Quanto a data comemorativa, 25 de dezembro, é outro engano. Já não é novidade para ninguém que a data de 25 de dezembro é incorreta. O período entre 01 de dezembro até 28 de fevereiro é verão no hemisfério sul (onde estamos) e inverno no hemisfério norte (onde Jesus nasceu), por isso é que as ilustrações natalinas são representadas com neve.

Ora, quando Jesus nasceu, os pastores cuidavam do rebanho no campo, o que não ocorria no inverno (ver Lc.2:8). De acordo com estudos feitos, a data mais provável do nascimento de Jesus é no início do mês de outubro. Não vamos abordar esse assunto por ser muito complexo.

A data de 25 de dezembro foi estabelecida pela igreja católica no ano de 354 em homenagem ao deus persa Mitra e que mais tarde foi convencionado como sendo a comemoração do nascimento de Jesus. Povos e religiões que não crêem em Jesus não comemoram o natal.

Por essa razão há muitos pastores evangélicos que não aceitam em suas igrejas a comemoração natalina no dia 25 de dezembro.

Você pode estar perguntando: “Então é pecado comemorar o natal no dia 25 de dezembro?” Não, não é pecado desde que em todas as reuniões e festividades sejam colocados em evidência o nascimento e o ministério de Jesus.

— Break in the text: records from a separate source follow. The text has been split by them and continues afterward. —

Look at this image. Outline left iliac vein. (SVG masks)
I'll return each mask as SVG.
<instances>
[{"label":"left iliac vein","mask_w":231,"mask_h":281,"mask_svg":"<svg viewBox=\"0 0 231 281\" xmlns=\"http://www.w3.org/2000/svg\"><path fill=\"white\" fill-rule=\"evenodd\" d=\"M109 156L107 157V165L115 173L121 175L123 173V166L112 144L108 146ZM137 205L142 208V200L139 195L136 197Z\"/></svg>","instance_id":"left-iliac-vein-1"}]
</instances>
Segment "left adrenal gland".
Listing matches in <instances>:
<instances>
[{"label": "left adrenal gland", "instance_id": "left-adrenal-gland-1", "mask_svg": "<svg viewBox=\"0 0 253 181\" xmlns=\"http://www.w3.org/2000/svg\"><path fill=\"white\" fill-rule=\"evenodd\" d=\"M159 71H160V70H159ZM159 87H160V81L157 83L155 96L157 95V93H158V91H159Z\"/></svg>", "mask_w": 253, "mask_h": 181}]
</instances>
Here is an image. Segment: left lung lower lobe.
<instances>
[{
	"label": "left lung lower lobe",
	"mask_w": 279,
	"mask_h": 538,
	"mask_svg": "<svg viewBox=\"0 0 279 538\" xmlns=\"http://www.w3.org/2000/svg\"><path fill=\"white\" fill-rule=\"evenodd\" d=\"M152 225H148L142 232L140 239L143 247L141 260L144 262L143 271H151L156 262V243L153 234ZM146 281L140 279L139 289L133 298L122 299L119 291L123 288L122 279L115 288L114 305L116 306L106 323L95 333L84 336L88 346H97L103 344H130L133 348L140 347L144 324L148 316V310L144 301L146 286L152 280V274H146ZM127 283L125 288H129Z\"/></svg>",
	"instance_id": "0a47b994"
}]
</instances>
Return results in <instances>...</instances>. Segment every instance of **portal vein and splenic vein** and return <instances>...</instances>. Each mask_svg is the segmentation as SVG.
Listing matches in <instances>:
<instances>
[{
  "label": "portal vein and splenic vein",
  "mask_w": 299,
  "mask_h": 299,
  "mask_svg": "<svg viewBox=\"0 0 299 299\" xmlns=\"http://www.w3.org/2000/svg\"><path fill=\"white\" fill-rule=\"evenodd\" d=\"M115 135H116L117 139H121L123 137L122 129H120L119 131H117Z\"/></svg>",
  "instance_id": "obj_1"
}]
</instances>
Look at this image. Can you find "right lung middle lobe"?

Para que não se transforme em pecado também devem ser eliminados todos os indícios do paganismo e todas as mentiras, tais como: papai Noel, bebidas alcoólicas, gulodices etc. Tudo deve ser centralizado, de forma real, na comemoração do nascimento de Jesus. Como a data correta do nascimento de Jesus é desconhecida, nada impede que a comemoração seja feita em qualquer dia. Fica aqui uma sugestão: Que tal comemorar o nascimento de Jesus todos os dias? Lembre-se sempre do seguinte: É muito mais importante a morte e a ressurreição de Jesus do que o seu nascimento, pois é através da morte e ressurreição que ele nos dá a vida eterna e não através do seu nascimento.

Jesus nos ordenou que comemorássemos sua morte e ressurreição e não o seu nascimento.

Lucas 22:19  E, tomando um pão, tendo dado graças, o partiu e lhes deu, dizendo: Isto é o meu corpo oferecido por vós; fazei isto em memória de mim.